Hacker News new | ask | show | jobs
by derefr 4450 days ago
StartCom almost has the right idea with the way they do EV certs: they charge you for identity verification (the thing that actually requires human labor to do), and then the EV certs themselves (as many as you like, for as long as you like) are free.

I think the optimal thing would be moving the job of identity verification into OpenID identity providers. So you could create a plain OpenID identity, or pay for a verified OpenID identity. Then, CAs would just be infrastructure to issue free certs to whichever verified identity obviously owns them.

In fact, if identity verification came before domain registration et al., the certificate-issuance part could even be done proactively: you'd buy a domain, put your verified OpenID in the SOA record, and then some CA-bot would notice, prompt your identity provider to generate a CSR using the private key the identity provider has on file, and then send back a signed cert.

1 comments

> moving the job of identity verification into OpenID identity providers

Please, don't. This idea is horrible.

With OpenID (and xAuth and Persona and whatever) your identity is provided, not asserted. This is very important distinction. I believe, any sane person wants to be a source of their identity (that's asserted by others), not to lease their very identity from a third party.

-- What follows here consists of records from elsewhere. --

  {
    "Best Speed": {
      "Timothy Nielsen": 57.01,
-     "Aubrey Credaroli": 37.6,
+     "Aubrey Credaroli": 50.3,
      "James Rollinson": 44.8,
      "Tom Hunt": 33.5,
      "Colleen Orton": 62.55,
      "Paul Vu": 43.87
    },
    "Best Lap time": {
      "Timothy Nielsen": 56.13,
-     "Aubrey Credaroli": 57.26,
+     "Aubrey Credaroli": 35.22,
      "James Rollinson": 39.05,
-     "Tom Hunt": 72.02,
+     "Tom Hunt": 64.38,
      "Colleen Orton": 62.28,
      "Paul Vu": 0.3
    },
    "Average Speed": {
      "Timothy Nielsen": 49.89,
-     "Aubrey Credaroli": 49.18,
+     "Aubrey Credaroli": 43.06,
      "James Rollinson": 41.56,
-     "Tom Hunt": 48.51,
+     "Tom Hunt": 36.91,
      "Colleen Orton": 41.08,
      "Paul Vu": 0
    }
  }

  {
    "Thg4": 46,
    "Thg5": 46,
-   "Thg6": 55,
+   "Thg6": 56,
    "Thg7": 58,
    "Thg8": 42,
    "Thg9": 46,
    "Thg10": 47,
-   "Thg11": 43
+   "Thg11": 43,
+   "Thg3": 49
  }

If you want an identity - generate a keypair. Publish your public key and let others sign it to assert this keypair is genuinely yours. It's that easy. (Although, sadly, X.509 doesn't support multiple signatures, so one can't do a proper web-of-trust with them.)

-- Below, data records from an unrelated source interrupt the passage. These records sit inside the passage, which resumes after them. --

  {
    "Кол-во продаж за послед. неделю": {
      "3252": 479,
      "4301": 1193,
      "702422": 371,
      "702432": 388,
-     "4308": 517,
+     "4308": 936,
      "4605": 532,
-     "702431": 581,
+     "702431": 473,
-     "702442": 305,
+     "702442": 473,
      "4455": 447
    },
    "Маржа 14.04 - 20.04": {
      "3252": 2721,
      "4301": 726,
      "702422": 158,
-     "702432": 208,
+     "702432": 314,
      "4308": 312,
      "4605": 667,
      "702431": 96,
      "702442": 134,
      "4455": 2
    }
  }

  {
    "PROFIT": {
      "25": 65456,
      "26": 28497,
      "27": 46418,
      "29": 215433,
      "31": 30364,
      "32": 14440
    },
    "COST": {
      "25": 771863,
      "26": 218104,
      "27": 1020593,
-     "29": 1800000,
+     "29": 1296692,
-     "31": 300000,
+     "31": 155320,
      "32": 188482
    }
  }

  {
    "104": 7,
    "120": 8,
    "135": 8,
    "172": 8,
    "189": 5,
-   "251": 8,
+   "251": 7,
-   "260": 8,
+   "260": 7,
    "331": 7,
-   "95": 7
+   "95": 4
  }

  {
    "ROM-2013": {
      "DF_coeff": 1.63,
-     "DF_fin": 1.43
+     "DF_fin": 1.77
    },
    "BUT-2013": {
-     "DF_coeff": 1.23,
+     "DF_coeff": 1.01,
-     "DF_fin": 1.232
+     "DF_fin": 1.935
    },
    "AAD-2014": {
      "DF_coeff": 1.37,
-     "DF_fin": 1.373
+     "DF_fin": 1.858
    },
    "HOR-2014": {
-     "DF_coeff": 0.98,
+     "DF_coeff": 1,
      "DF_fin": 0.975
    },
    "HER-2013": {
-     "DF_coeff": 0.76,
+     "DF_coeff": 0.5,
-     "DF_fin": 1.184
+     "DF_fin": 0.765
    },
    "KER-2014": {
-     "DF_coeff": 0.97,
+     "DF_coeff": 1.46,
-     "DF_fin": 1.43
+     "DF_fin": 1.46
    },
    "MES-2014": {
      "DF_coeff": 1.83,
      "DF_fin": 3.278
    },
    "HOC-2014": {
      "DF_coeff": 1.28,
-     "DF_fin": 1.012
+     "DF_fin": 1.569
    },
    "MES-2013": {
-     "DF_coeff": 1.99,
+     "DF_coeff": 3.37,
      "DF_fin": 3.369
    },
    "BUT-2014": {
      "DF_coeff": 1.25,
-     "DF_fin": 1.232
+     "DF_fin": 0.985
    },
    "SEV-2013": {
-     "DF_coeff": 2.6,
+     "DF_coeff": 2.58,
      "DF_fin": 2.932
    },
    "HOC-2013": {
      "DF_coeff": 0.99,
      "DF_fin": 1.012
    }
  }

If you want automated domain ownership verification and completely automated certificate signing (and whois-pointed email ownership check is not to your taste) - well, how about putting a CSR right in TXT record of the domain? CA-bot would see those and sign them. No need for identity providers except for a domain registrar.

> If you want an identity - generate a keypair. Publish your public key and let others sign it to assert this keypair is genuinely yours.

You're hiding an unbounded amount of work under the word "publish" there. The important part of an identity is the part where people trust that someone using the identity is you. Just posting "hey, this is the public key for John Smith" on a website does nothing to prove that fact. (Key-signing parties prove that fact, but people don't do those.)

What does prove that fact is the background-check a CA does. But they only do it to create a private notion of your identity for themselves, which means that every CA has to do its own redundant background check, which is why certs cost money.

All I'm suggesting, here, is that the "background checking to create an ID number that maps to a specific person" part could be split off into its own business model, and the resulting ID number (in the form of an OpenID, or whatever else) reused by any-and-all organizations that wish to map tokens to real people.

Also:

> I believe, any sane person wants to be a source of their identity (that's asserted by others), not to lease their very identity from a third party.

You're never the source of your identity. For example, your name is only your name because the government you were born under has a law creating an identity, by mapping birth certificates to people, and your name is one aspect of that identity. Change citizenship from the US to China? Suddenly what you were considering "your name" is no more, and your new name is spelled in ideographs. You can certainly get people to call you by your old, alphabetic name--but that is a person-to-token mapping. In any token-to-person mapping--a phonebook, for example--you'll be found by your new government-created identity.

> You're never the source of your identity.

I guess you're (or I'm, that's well possible too) mistaking identity with something other.

In my understanding, identities are what we - or part of us, as one could have multiple identities - are, not how we're called or what we look like. And names, personal or domain ones, are not identities but their properties. Others could assert your identity by confirming those properties (like when state issues a birth certificate with one's name in) or even associate their own information with person's identity (like assigning a trust level to a signature or limiting signature's timespan or, say, adding contract ID to a signature).

This is why OpenID and other attempts to shift identities from being owned (like one owns a certificate or password) to being merely leased doesn't look fancy to me.

I'm in your camp, identity is an intrinsic property of a person. Documents provide variously worthwhile assertions about that identity (legally recognized name of depicted individual is...).

One key point in this is that an authentic document can be fraudulent (just takes a bit of corruption down at the office).